Due to no regular income, retirees will have less appetite for risk-taking. So, retirees should invest in quality dividend stocks to generate a stable passive income and shield their portfolios against volatility. Meanwhile, here are two top dividend stocks that I am bullish on due to their predictable cash flows, excellent record of paying dividends, and over 7% of dividend yield.
Enbridge
Enbridge (TSX:ENB) owns and operates a pipeline network that transports oil and natural gas across North America. With a substantial percentage of its revenue generated from long-term take-or-pay contracts, the company generates stable and predictable financials and cash flows irrespective of the broader market environment. The midstream energy company has paid dividends for 69 years amid stable cash flows. Also, it has raised its dividend at an annualized rate above 10% for 29 consecutive years. With a quarterly dividend of $0.915/share, its forward yield currently stands at 7.75%.
Further, Enbridge acquired the East Ohio Gas Company, which serves around 1.2 million customers across 400 communities in Ohio. The company is working on acquiring two other utility assets in the United States, which would make it the largest natural gas utility company in North America. Enbridge also continues its $24 billion secured capital program and expects to put $4 billion of projects into service annually in 2024 and 2025. These growth initiatives and increased contributions from low-risk utility assets will boost its cash flows in the coming quarters, thus making its future dividend payouts safer.
Also, Enbridge’s financial position looks healthy, with its net debt-to-EBITDA (earnings before interest, tax, depreciation, and amortization) 4.1 at the end of last year. The company further strengthened its financial position by selling its stake in the Alliance Pipeline for $3.1 billion. Despite its healthy growth prospects and high yield, the company trades an NTM (next-12-month) price-to-earnings multiple of 16.8, making it an attractive buy.
BCE
Despite the near-term weakness, I have selected BCE (TSX:BCE) as my second pick.
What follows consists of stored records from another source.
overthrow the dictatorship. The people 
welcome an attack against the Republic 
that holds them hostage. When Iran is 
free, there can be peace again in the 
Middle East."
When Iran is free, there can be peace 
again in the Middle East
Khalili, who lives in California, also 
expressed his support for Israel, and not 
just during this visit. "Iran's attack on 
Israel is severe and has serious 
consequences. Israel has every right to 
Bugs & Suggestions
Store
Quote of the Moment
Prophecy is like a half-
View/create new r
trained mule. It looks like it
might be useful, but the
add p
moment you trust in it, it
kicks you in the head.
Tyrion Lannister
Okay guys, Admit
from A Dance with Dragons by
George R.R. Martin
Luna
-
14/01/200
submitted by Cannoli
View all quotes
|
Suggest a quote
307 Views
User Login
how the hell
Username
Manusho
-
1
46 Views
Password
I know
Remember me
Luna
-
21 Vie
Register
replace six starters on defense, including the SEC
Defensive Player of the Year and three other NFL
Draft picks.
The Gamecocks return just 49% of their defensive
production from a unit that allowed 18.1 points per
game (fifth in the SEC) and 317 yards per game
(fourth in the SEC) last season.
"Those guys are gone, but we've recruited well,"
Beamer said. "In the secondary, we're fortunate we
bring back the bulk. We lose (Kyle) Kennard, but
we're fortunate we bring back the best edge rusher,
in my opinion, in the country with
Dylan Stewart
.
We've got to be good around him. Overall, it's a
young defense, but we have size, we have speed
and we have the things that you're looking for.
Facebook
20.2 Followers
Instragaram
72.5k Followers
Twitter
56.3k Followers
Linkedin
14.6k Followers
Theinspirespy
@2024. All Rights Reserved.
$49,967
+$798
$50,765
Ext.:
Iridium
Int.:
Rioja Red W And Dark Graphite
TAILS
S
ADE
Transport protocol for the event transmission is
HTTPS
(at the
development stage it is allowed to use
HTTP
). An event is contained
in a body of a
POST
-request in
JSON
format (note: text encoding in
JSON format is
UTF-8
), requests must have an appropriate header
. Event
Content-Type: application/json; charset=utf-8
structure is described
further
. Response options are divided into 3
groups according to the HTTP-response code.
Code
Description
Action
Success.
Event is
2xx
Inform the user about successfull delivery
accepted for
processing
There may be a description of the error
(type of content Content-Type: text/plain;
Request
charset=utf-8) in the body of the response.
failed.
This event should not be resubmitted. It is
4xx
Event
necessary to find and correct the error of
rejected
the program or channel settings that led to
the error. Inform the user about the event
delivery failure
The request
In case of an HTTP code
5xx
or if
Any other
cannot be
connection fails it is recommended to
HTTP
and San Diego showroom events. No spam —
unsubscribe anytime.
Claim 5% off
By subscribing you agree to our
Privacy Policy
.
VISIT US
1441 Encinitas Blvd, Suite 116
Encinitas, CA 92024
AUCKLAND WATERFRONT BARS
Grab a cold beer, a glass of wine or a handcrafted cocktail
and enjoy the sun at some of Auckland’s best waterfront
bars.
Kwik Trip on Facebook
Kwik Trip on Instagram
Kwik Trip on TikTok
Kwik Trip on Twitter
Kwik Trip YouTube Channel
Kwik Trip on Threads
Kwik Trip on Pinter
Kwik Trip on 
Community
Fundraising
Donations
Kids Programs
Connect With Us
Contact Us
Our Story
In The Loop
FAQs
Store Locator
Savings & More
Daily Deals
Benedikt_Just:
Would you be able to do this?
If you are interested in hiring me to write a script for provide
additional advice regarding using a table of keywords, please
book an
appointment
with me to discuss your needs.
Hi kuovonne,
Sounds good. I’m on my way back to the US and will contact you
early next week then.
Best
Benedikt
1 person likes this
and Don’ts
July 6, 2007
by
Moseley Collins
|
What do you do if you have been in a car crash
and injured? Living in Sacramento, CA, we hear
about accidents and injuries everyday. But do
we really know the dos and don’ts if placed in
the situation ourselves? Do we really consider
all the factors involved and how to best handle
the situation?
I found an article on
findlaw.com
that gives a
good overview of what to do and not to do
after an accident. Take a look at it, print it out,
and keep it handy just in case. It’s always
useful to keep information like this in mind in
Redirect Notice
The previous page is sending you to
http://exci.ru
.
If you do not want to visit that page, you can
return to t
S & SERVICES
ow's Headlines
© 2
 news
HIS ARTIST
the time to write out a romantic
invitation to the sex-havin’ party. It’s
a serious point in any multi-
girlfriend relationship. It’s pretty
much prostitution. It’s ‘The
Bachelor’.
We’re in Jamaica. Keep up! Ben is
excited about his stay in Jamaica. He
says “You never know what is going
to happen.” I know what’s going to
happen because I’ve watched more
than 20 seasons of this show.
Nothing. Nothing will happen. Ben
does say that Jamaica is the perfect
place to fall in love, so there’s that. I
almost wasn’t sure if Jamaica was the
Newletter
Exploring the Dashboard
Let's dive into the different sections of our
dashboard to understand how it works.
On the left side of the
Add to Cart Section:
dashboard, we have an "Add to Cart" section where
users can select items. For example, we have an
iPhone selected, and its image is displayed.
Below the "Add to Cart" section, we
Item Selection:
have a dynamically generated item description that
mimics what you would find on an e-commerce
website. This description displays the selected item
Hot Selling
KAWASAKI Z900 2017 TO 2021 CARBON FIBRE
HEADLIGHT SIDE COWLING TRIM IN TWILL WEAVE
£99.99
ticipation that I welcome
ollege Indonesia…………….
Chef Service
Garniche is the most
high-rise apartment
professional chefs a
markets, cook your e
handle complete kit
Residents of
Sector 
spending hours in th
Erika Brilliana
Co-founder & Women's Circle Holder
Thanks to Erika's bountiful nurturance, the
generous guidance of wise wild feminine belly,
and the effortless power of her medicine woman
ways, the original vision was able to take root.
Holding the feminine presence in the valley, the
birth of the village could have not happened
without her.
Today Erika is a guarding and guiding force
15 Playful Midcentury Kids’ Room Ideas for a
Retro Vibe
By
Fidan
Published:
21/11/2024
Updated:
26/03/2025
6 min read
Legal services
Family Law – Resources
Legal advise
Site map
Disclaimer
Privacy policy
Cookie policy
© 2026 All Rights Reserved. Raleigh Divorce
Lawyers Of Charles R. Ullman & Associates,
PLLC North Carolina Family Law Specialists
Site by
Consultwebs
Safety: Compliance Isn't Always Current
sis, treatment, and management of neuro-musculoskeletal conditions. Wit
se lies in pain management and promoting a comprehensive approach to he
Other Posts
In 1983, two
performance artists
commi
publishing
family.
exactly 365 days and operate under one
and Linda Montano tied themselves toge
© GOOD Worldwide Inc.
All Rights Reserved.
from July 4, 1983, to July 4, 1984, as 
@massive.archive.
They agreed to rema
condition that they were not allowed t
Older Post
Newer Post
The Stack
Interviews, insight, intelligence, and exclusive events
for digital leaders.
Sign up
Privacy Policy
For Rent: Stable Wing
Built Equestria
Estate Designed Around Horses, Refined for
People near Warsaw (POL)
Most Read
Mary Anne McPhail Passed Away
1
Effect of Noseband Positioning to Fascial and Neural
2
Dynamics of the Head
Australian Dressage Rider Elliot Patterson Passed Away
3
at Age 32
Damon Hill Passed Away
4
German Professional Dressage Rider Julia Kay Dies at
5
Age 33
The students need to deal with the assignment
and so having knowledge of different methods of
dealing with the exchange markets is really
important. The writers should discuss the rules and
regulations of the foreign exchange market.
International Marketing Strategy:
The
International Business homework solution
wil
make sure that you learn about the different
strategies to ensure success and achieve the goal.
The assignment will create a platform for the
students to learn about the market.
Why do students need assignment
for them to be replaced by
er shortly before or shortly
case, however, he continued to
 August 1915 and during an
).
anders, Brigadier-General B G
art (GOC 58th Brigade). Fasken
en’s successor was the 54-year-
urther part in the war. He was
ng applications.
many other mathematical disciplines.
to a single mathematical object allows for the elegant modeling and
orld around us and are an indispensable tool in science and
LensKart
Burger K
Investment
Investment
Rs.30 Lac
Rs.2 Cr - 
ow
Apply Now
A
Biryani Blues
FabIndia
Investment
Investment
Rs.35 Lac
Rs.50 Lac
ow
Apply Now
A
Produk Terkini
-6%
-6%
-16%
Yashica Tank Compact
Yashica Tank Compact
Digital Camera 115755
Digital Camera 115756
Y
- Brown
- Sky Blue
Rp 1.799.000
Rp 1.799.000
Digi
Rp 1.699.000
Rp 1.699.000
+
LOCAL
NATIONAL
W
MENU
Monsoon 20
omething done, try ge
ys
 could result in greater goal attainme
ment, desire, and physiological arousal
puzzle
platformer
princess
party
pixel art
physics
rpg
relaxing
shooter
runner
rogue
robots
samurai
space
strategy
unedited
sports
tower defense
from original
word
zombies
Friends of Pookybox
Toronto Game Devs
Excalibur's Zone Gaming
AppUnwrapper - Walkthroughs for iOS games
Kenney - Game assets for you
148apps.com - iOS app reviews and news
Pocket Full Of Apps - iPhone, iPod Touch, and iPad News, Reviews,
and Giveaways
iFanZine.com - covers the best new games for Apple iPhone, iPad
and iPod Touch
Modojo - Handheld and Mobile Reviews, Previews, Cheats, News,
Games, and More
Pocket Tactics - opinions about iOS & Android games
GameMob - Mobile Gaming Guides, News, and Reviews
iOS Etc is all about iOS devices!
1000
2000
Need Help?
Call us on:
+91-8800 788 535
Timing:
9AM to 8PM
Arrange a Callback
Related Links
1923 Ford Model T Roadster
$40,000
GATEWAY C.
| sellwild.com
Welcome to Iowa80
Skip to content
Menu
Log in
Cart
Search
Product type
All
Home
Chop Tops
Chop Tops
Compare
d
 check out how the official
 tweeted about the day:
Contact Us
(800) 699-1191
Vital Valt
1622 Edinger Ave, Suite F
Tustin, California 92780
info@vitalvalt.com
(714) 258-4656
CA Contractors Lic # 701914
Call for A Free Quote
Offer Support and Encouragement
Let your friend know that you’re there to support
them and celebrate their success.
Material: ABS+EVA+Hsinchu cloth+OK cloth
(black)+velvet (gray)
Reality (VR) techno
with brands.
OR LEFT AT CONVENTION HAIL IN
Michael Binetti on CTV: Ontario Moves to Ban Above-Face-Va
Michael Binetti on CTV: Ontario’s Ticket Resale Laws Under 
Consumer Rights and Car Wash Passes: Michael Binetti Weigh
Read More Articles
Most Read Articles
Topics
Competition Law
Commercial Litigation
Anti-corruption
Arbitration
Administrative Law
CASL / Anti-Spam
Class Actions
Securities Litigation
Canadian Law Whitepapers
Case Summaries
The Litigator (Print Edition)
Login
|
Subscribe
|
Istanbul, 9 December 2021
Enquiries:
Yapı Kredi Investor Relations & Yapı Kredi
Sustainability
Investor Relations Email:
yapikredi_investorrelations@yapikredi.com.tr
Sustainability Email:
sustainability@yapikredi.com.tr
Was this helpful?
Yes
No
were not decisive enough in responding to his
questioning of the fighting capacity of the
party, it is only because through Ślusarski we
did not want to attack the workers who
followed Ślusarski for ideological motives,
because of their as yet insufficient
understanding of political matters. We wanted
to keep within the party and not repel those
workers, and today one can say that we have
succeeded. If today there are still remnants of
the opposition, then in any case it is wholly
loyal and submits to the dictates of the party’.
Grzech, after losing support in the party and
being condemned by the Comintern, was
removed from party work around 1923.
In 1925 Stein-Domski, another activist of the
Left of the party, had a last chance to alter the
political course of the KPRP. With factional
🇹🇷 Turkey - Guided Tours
The telecom sector is a capital-intensive business. So, rising interest rates have put pressure on the industry. The CTRC (Canadian Radio-television and Telecommunications Commission) has mandated large telcos to share their fibre-to-the-home (FTTH) networks with smaller service providers to increase competition. However, the decision would disincentivize companies, such as BCE and Telus, that have invested aggressively in expanding their broadband infrastructure.
Meanwhile, given the rising demand for telecommunication services amid digitization, the sector’s long-term growth prospects look healthy. Further, the requirement for regulatory approvals and high initial capital investments deter new players from entering the industry, allowing existing players to enjoy their market share.
Further, BCE recently acquired 939 licenses, which could allow it to expand its 5G infrastructure across the country. Its growing customer base and ARPU (average revenue per user) could boost its financials in the coming quarters. Also, the company has slashed its capital expenditure on fibre network expansion amid the CTRC’s decision. So, the company could utilize its free cash flows to reward its shareholders and lower its debt levels.
BCE raised its quarterly dividend by 3.1% in February to $0.9975/share, marking the 16th consecutive year of dividend hikes. Also, amid the recent selloff, its forward dividend yield has increased to 8.9%, while its NTM price-to-earnings multiple stands at 14.7. Considering all these factors, I believe BCE would be an excellent buy for retirees.